Forderungen der Jungen Union zur Einbürgerung
Die Junge Union (JU) fordert strengere Regeln für die Einbürgerung in Deutschland. In einem Antrag für den CDU-Bundesparteitag im Februar in Stuttgart verlangt die Nachwuchsorganisation, zentrale Reformen der Ampelkoalition weitgehend rückgängig zu machen. Das „Handelsblatt“ berichtet darüber in seiner Dienstagsausgabe.

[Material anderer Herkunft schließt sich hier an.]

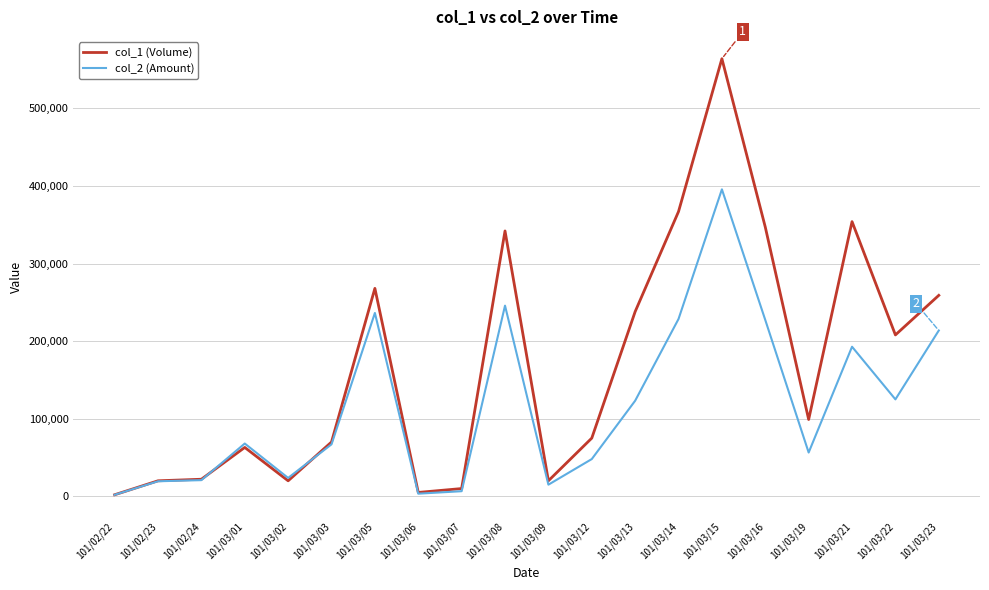

The col_1 (Volume) series shows 564000 at 101/03/15. True or false?

True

Verlängerung der Mindestaufenthaltsdauer
Die JU spricht sich dafür aus, die reguläre Mindestaufenthaltsdauer bis zur Einbürgerung von derzeit fünf auf acht jahre zu verlängern. Die Reform von 2024 habe „falsche Signale gesetzt und Vertrauen zerstört“. Die Staatsbürgerschaft solle am Ende eines Integrationsprozesses stehen. Fünf Jahre Aufenthalt reichten oft nicht aus, da viele Zugewanderte in dieser Zeit noch nicht ausreichend integriert seien.

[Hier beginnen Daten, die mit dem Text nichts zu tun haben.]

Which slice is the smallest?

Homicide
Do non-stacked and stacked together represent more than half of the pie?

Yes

Erhöhung der Sprachanforderungen
Die JU fordert zudem strengere Sprachanforderungen. Ausnahmen vom bisherigen mindestniveau B1 sollen „weitgehend“ zurückgenommen und das erforderliche Niveau auf B2 angehoben werden. „Ohne gute Kenntnisse der deutschen Sprache kann eine wirkliche Integration nicht gelingen“, heißt es im Antrag.

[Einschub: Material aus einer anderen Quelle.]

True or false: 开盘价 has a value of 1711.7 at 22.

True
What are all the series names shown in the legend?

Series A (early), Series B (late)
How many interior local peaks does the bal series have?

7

Soziale und wertebezogene Kriterien
Auch soziale und wertebezogene Kriterien sollen verschärft werden. Die Staatsangehörigkeit solle nur erhalten, wer die zentralen Grundsätze der Verfassung anerkenne, darunter die Gleichberechtigung von Frauen und Männern, Grundrechte wie Religionsfreiheit sowie die Absage an Antisemitismus und Rassismus. Personen, die das Existenzrecht Israels verneinen oder die Gleichstellung ablehnen, sollen nicht eingebürgert werden.